Oct 4 1999
From The Space Library
NASA announced its selection of three graduate students to receive Michelson fellowships offered by NASA's Origins Program and its Space Interferometry Mission. NASA awarded a fellowship to Philip M. Hinz of the University of Arizona for his work building a new type of nulling interferometer designed to null the glare from nearby stars, thereby enabling scientists to observe, in infrared wavelengths, dust and giant planets orbiting the stars. NASA chose Erin M. Sabatke, also of the University of Arizona, to work on creating models of large, stretched, flat, plastic membranes, for collecting light from several telescopes placed on separate spacecraft flying in formation. Sabatke planned to explore the use of this technique to photograph planets around other stars. NASA selected Benjamin F. Lane, a student at California Institute of Technology, for his work advancing the "technique of using two stars with a narrow angle separating them to measure relative motion of one with respect to the other, utilizing a ground-based interferometer." NASA had named the fellowship program for the first American to win a Nobel Prize in physics, Albert Michelson, known as the father of interferometry. Interferometry is a technique of combing and processing light from multiple telescopes to obtain a clear image of distant objects. The fellowship covered tuition, a student stipend, and a small budget for travel and other research expenses, for three years of graduate research at the student's host institution.

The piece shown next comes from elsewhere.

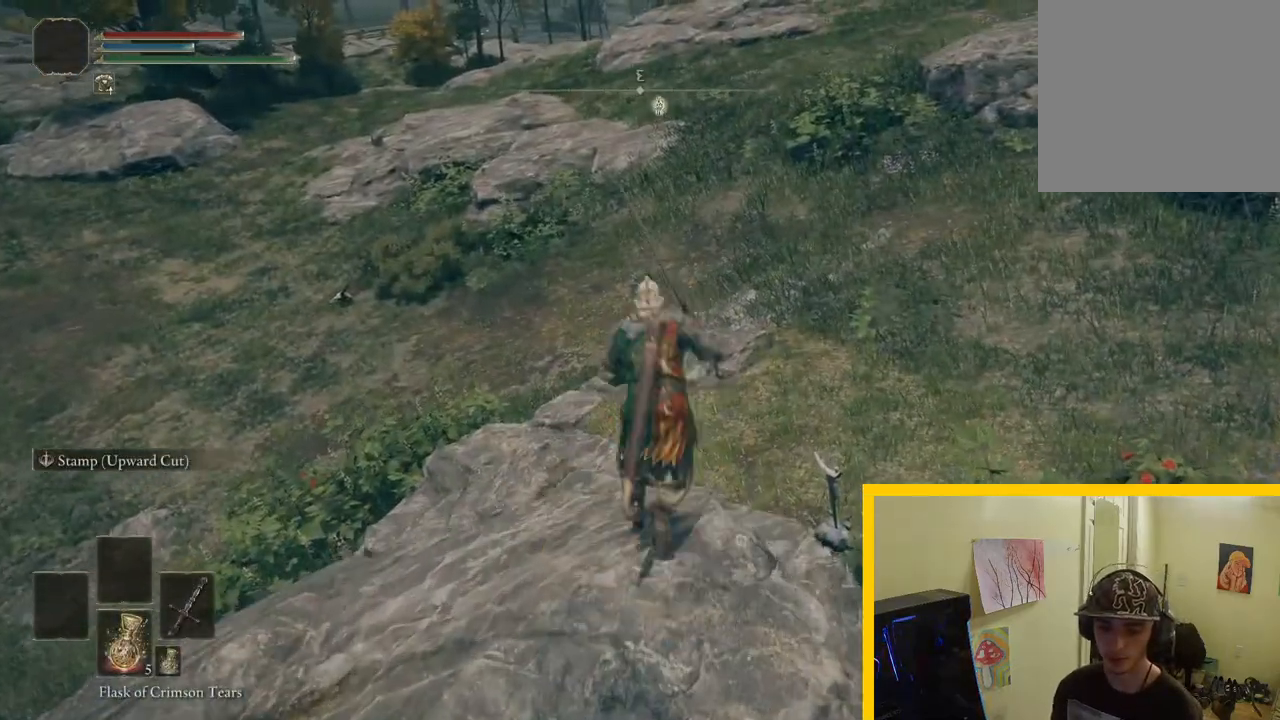
{"buttons": [], "left_stick": "up", "right_stick": "up-left", "events": [[50, "right_stick", "down"], [150, "right_stick", "down-left"], [367, "right_stick", "left"], [483, "right_stick", "up-left"]]}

Vladimir Petrovsky, a member of the Russian Academy of Military Sciences, condemned the United States' 2 October testing of its proposed missile defense system, noting that testing could "aggravate relations not only between the United States and the Asian-Pacific region, but also between Japan a, U.S. ally in the development of the system and other countries." Russia had refused to amend the 1972 Anti-Ballistic Missile Treaty, which would have permitted the United States to develop a full-fledged missile defense system. Preventing either country from developing missile defense systems, the Cold War-era treaty acted as a deterrent by keeping both the Soviet Union and the United States vulnerable to attack. Officials in Washington, DC, stated that DOD was testing a missile defense system intended to destroy lone missiles launched by rogue states or terrorists, not a system meant to protect against a multi-missile attack from a major nuclear power.